Zimbabwe’s Electoral Court has begun hearing Prime Minister Morgan Tsvangirai’s challenge of the re-election of President Robert Mugabe in the July 31 polls.
Mugabe's swearing in has been put on hold and investors have been cautious since the re-election of the 89-year-old leader because of his policy of seizing foreign owned firms.
Tsvangirai and his Movement for Democratic Change accuse the Zimbabwe Election Commission of rigging the election for Mugabe's Zanu PF party. On Wednesday, they were at the Electoral Court to force the commission to produce all election materials.
Lewis Uriri, the lawyer for Tsvangirai, told reporters that the court reserved judgment.
“Clearly time is of essence here," he said. "We need access to those materials to demonstrate beyond doubt that the election was not properly conducted, to demonstrate the will of the people was not reflected in that election. There must be a reason why they do not want to produce those materials. That reason is that there are definitely, definitely, definitely, ghosts in those sealed materials that they do not want us access.”

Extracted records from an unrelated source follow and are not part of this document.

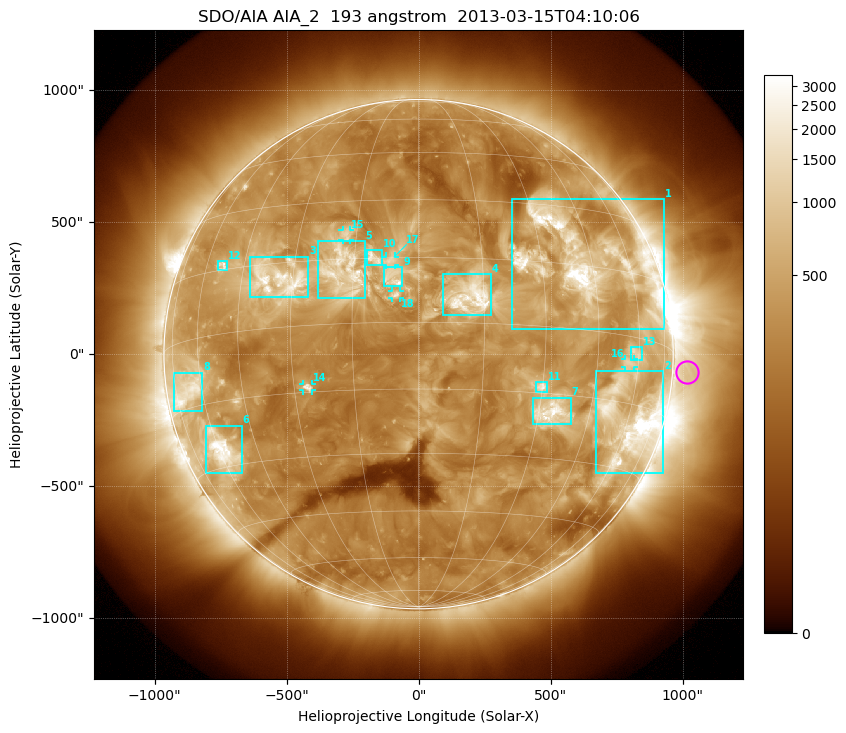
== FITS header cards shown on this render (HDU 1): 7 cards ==
TELESCOP= 'SDO/AIA'
INSTRUME= 'AIA_2'
WAVELNTH=                  193
WAVEUNIT= 'angstrom'
DATE-OBS= '2013-03-15T04:10:06.84'
CTYPE1  = 'HPLN-TAN'
CTYPE2  = 'HPLT-TAN'

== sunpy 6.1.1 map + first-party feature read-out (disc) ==
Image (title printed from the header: SDO/AIA AIA_2  193 angstrom  2013-03-15T04:10:06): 1024 x 1024 px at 2.4 arcsec/px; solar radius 965 arcsec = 402 px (full disc in frame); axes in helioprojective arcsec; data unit not stated in the header (colour bar unlabelled)
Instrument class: DISC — disc imager (sunpy class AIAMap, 193 A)
Bright regions (active regions / flare kernels): reference = the median radial profile (limb darkening/brightening removed); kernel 9 px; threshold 5 sigma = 707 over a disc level ~302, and >= 1.15x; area >= 12 px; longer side >= 10 px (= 24 arcsec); searched inside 0.97 R_sun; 18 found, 18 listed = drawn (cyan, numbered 1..; 5 of them under ~33 arcsec drawn as corner ticks so the feature stays visible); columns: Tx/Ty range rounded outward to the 5 arcsec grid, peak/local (2 s.f.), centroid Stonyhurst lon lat
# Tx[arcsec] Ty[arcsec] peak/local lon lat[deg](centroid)
1 355..930 95..590 17 +43 +16
2 670..930 -450..-65 22 +61 -19
3 -640..-415 215..370 10 -34 +11
4 90..275 145..305 8.7 +12 +6
5 -380..-205 210..430 6.3 -17 +12
6 -805..-670 -450..-270 11 -59 -26
7 435..575 -270..-165 9.6 +33 -19
8 -930..-820 -215..-70 6.4 -67 -11
9 -135..-60 260..330 6.2 -6 +10
10 -200..-135 335..395 5.3 -10 +15
11 445..490 -145..-105 6.8 +30 -14
12 -760..-725 320..355 5.3 -53 +16
13 805..845 -25..30 3.9 +59 -4
14 -440..-405 -140..-110 5.3 -26 -14
15 -290..-260 435..470 4.1 -18 +21
16 780..815 -50..-20 3.9 +56 -6
17 -125..-90 335..370 3.8 -7 +14
18 -100..-70 210..240 4.8 -5 +6
Off-limb structures (1.02-1.3 R_sun): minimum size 162 px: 2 found; the strongest spans PA ~230..300 deg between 1.02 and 1.3 R_sun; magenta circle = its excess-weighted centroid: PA ~265 deg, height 1.06 R_sun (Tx ~1020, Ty ~-70 arcsec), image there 1.8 x the reference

MDC leader Morgan Tsvangirai speaks at the burial of an activist in Harare, Aug. 14, 2013.
The election commission declared that Mugabe defeated Tsvangirai, 61 to 34 percent in the July 31 polls, which Tsvangirai is challenging. He wants the election commission to produce all election material before the Constitutional Court hears the challenge of Mugabe’s re-election on Saturday.
Since his re-election, Zimbabwe’s stock market has been on a downward fall.
Christopher Mugaga, an economist who heads Econometer Global Capital in Harare, says the stock market will only recover if Mugabe comes clear on the “indigenization” policy that was part of his election campaign. Indigenization refers to Zimbabwe’s policy of seizing the majority stake of foreign owed companies.
“The indigenization policy itself does not have a fund which is in existence," Mugaga pointed out. "There has been speculation on how they are going to fund or finance the 51 percent stake the government is taking from foreign companies. There is need for Mugabe to see to it that his indigenization policy does not appear as a vendetta or a slogan. It has to be a policy which should accommodate foreign interests, as you know most capital intensive industries will not accept in any way such a policy.”
This week, Mugabe told delegates honoring the country’s heroes of independence that the “indigenization” policy has not affected this southern African country as critics say.
“Zimbabwe's economy remains one of the most stable economies in the region for now," said Mugabe. "It is government's expectation that indigenous mining experts will take advantage of these opportunities to pursue various empowerment enterprises for our people in line with our indigenization and empowerment policy. Ladies and Gentlemen, comrades and friends, the empowerment agenda remains central to government's priorities," he said.
The election manifesto of Mugabe’s Zanu PF party was “Taking Back The Economy: Indigenize, Empower, Develop and Create Employment.’’ So far, investors seem to be at odds with that, as they are selling off their shares.
A journalist checks his mobile phone outside the Constitutional Court in Harare, Aug. 9, 2013.
Zimbabwe’s Constitutional Court has until August 23 to decide the election dispute. A nullification would mean new polls would be called in 60 days. If the case is dismissed, Mugabe will be sworn in within 48 hours.
Zimbabwe’s election is set to dominate a meeting of Southern African leaders in Malawi.
In 2008, African leaders refused to recognize an election in which Mugabe claimed victory over Tsvangirai. They forced the two to form a fragile power-sharing government that ended with the July 31 elections.
The polls were Tsvangirai’s third attempt to defeat Mugabe, Zimbabwe's ruler since 1980.